I found this structure to be fascinating. Nolan may bow to convention regarding character arcs, but he has an original voice, which is once again found here. It may only help that the film lacks reams of dialogue, meaningful monologues, and soliloquies about dead wives that have cropped up in his past films. Dunkirk strips it all down from a traditional narrative standpoint, as the film is so intent on delivering a visceral visual experience that most of the character-driven emotion comes from shared glances and occasional pondering seen in Hardy’s furrowed brows.

By dividing the film up into three sections, Nolan once again finds an excellent way to pull off a narrative trick resulting in audience satisfaction. Much like how Memento trains you how to watch it as it moves along, Dunkirk finds editor Lee Smith doing the work to crosscut between scenes and build a sense of place for each set of characters. As a result, if you were to draw out the timeline of this film, it would create a spiral of three lines that all eventually converge. Watching that take place in a theater, it’s nothing but satisfying to see these stories culminate in such beautiful cinema.

Once again, Nolan has utilized IMAX cameras to shoot much of this film (around 75%). I loathe the idea that Dunkirk will eventually be seen by people on tablets and phones, eschewing all that went into this production and making a case for why the theatrical experience is not only great but essential in many cases. A real showman, Nolan pulls out the stops to create a powerful visual experience indebted to cinematography by Hoyte van Hoytema. Having such a massive canvas to work with, it’s impressive to see so much come from not only the brilliantly staged (and impressively simple) aerial combat scenes but the close-ups that focus on the journeys of characters such as Rylance and Cillian Murphy as a shell-shocked soldier plucked out of the sea.

Seeing all of this would be nothing without a component production team that works at every level, and Dunkirk also manages to deliver in spades. The sound design matches up to the incredibly tense score by Zimmer, perfectly echoing the desperateness of the situation. Visual effects do exactly the job that is needed to convince audiences that hundreds of thousands of men on are this beach, waiting to be off it. Stunt teams, production designers and everyone in between have come together in building a very specific time that is given almost no context beyond some opening passages and a few lines from Kenneth Branagh’s Commander Bolton.

That’s the other great thing here. The way in which Nolan compresses Dunkirk into a tight 107-minute film (with credits) means we are watching one big action sequence that never feels empty, flat or less than impressive. One can argue it’s a bit repetitive at points, but the film is still placing us in the moment with soldiers who were repeatedly suffering various stages of defeat. This is not a movie about a triumphant scenario, though there are certain things and people to praise when it comes to Operation Dynamo (Winston Churchill’s name for the evacuation). Dunkirk is based around the time when a retreat was the best option. The film takes that concept and builds a story of endurance out of it.

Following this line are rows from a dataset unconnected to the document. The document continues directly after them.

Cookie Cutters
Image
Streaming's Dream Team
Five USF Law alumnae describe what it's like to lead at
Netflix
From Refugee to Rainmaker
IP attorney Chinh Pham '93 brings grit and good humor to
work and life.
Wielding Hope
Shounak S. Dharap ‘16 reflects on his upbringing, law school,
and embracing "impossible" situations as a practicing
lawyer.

Fortunately for Nolan, he’s armed with a great team of filmmakers and performers who all bring what’s needed to a film with no singular heroic focus (though Whitehead, Rylance, and Hardy all commit selfless deeds). Nolan’s also here to throw down a gauntlet when it comes to showing why theatrical cinema is so valuable. I’ve mentioned how the film’s structure is a spiral and while those twists and turns lead to many tense and exciting moments, it’s those endpoints that fulfill the promise of what Dunkirk’s big screen spectacle has to offer. A few shots in the film’s final minutes that perfectly execute the drive in making a film so focused on letting what’s seen on camera do the work. Dunkirk is not quite a miracle, but it’s one of the best reasons for going to the movies.